Rebeca parecía estar hundiéndose en un mar de baldosas blancas. Cuando se cansaron o se marearon de esta visión los tres tomaron asiento, ella en el sillón y los camilleros junto a la mesa, y se pusieron a fumar unos cigarrillos rijosos que el camillero sacó de un bolsillo trasero de su pantalón. Usted debe de estar acostumbrado, dijo ella de forma más o menos incoherente.
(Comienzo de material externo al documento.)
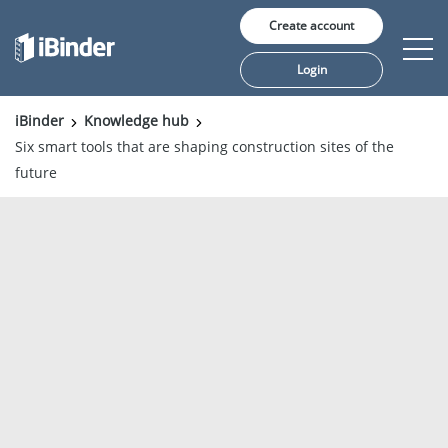
Create account
Login
iBinder
Knowledge hub
Six smart tools that are shaping construction sites of the
Solutions
future
Pricing
Insights
Customers
About us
Depende, dijo el camillero, que no sabía si ella se refería al tabaco o a levantar muertos y heridos cada día. A la mañana siguiente el forense escribió en su informe que la causa de la muerte había sido estrangulamiento. La fallecida había tenido relaciones sexuales en las horas previas a su asesinato, aunque el forense no se atrevió a certificar si había sido violada o no. Más bien no, dijo al serle exigida una opinión concluyente. La policía intentó detener a su amante, un sujeto llamado Pedro Pérez Ochoa, pero cuando por fin dieron con su casa, una semana después, el sujeto en cuestión ya hacía días que se había marchado.
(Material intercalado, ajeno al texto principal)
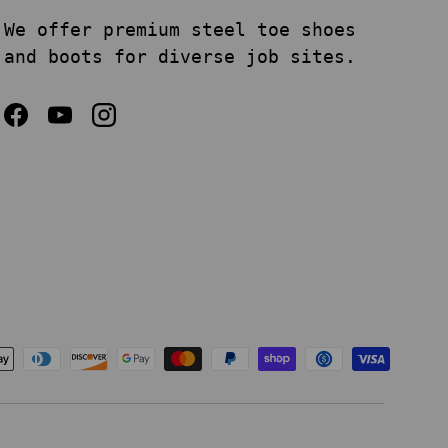
We offer premium steel toe shoes
and boots for diverse job sites.
Facebook
YouTube
Instagram
epted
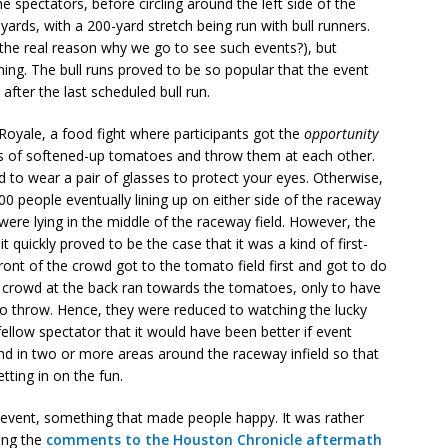
he spectators, before circling around the left side of the
yards, with a 200-yard stretch being run with bull runners.
t the real reason why we go to see such events?), but
ning. The bull runs proved to be so popular that the event
after the last scheduled bull run.
 Royale, a food fight where participants got the
opportunity
ds of softened-up tomatoes and throw them at each other.
 to wear a pair of glasses to protect your eyes. Otherwise,
0 people eventually lining up on either side of the raceway
ere lying in the middle of the raceway field. However, the
it quickly proved to be the case that it was a kind of first-
ront of the crowd got to the tomato field first and got to do
he crowd at the back ran towards the tomatoes, only to have
o throw. Hence, they were reduced to watching the lucky
 fellow spectator that it would have been better if event
d in two or more areas around the raceway infield so that
tting in on the fun.
e event, something that made people happy. It was rather
ing the
comments to the Houston Chronicle aftermath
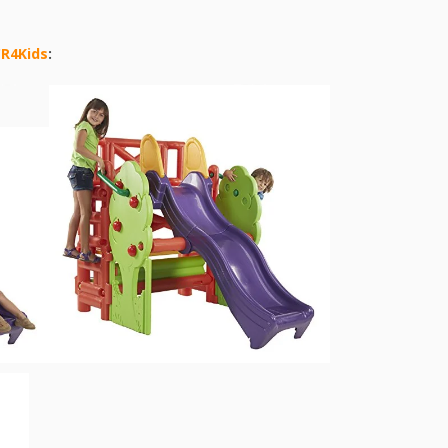
CR4Kids
:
La casa de Pedro Pérez Ochoa estaba al final de la calle Sayuca, en la colonia Las Flores, y consistía en una casucha hecha, no sin cierta maña, de adobes y elementos de desechos, con sitio para un colchón y una mesa, a pocos metros de donde pasaba el desagüe de la maquiladora EastWest, en la que había trabajado. Los vecinos lo describieron como un hombre formal y en general bien aseado, de lo que se deduce que se duchaba en casa de Rebeca al menos en los últimos meses. Nadie supo decir de dónde era, por lo que no se envió orden de detención preventiva a ningún lugar. En la EastWest su ficha de trabajador se había perdido, lo que no era algo inusual en las maquiladoras, en donde el trasiego de trabajadores era incesante. En el interior de la casucha encontraron varias revistas deportivas, una biografía de Flores Magón, algunas sudaderas, un par de sandalias, dos pares de pantalones cortos y tres fotografías de boxeadores mexicanos, recortadas de una revista y pegadas a la pared donde se arrimaba el colchón, como si Pérez Ochoa, antes de quedarse dormido, hubiera querido grabarse en la retina los rostros y las poses combativas de aquellos campeones.
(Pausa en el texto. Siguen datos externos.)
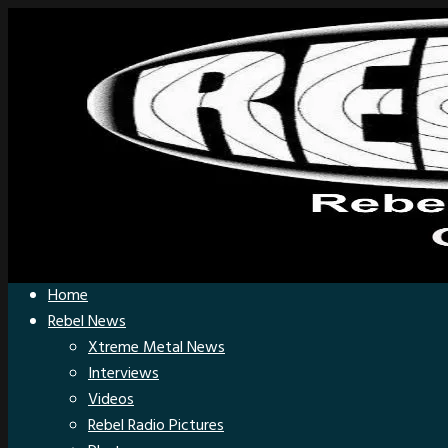
Home
Rebel News
Xtreme Metal News
Interviews
Videos
Rebel Radio Pictures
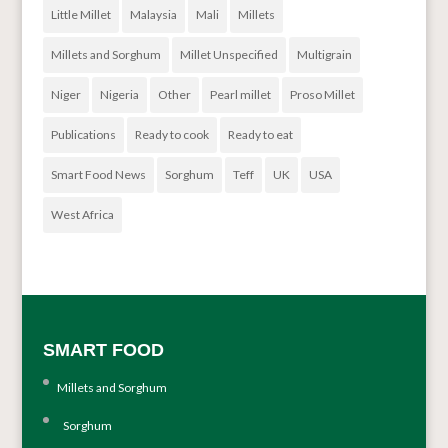
Little Millet
Malaysia
Mali
Millets
Millets and Sorghum
Millet Unspecified
Multigrain
Niger
Nigeria
Other
Pearl millet
Proso Millet
Publications
Ready to cook
Ready to eat
Smart Food News
Sorghum
Teff
UK
USA
West Africa
SMART FOOD
Millets and Sorghum
Sorghum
En julio de 1994 no murió ninguna mujer pero apareció un hombre haciendo preguntas. Llegaba los sábados a mediodía y se marchaba los domingos por la noche o durante la madrugada del lunes. El tipo era de mediana estatura y tenía el pelo negro y los ojos marrones y vestía como vaquero. Empezó dando vueltas, como si tomara medidas, por la plaza principal, pero luego se hizo asiduo de algunas discotecas, en especial de El Pelícano y también del Domino’s. Nunca preguntaba nada directamente. Parecía mexicano, pero hablaba un español con acento gringo, sin demasiado vocabulario, y no entendía los albures aunque al verle los ojos la gente se cuidaba mucho de alburearle.
Decía llamarse Harry Magaña, al menos así escribía su nombre, pero él lo pronunciaba Magana, de tal forma que al oírlo uno entendía Macgana, como si el pinche culero mamón de su propia verga fuera hijo de escoceses. La segunda vez que apareció por el Domino’s preguntó por un tal Miguel o Manuel, un tipo joven, de unos veintipocos años, de una estatura como ésta, de una complexión física como aquélla, un tipo simpático y con cara de buena persona ese tal Miguel o Manuel, pero nadie le supo o le quiso dar una información. Una noche se hizo amigo de uno de los barman de la discoteca y cuando éste salió de trabajar Harry Magaña lo estaba esperando afuera, sentado en su coche. Al día siguiente el barman no pudo ir a trabajar, dizque porque había tenido un accidente.
Cuando al cabo de cuatro días volvió al Domino’s con la cara llena de morados y cicatrices fue el asombro de todos, le faltaban tres dientes, y si se levantaba la camisa para que lo vieran uno podía apreciar un sinfín de cardenales de los colores más vivos tanto en la espalda como en el pecho. Los testículos no los enseñó, pero en el izquierdo aún le quedaba la marca de un cigarrillo.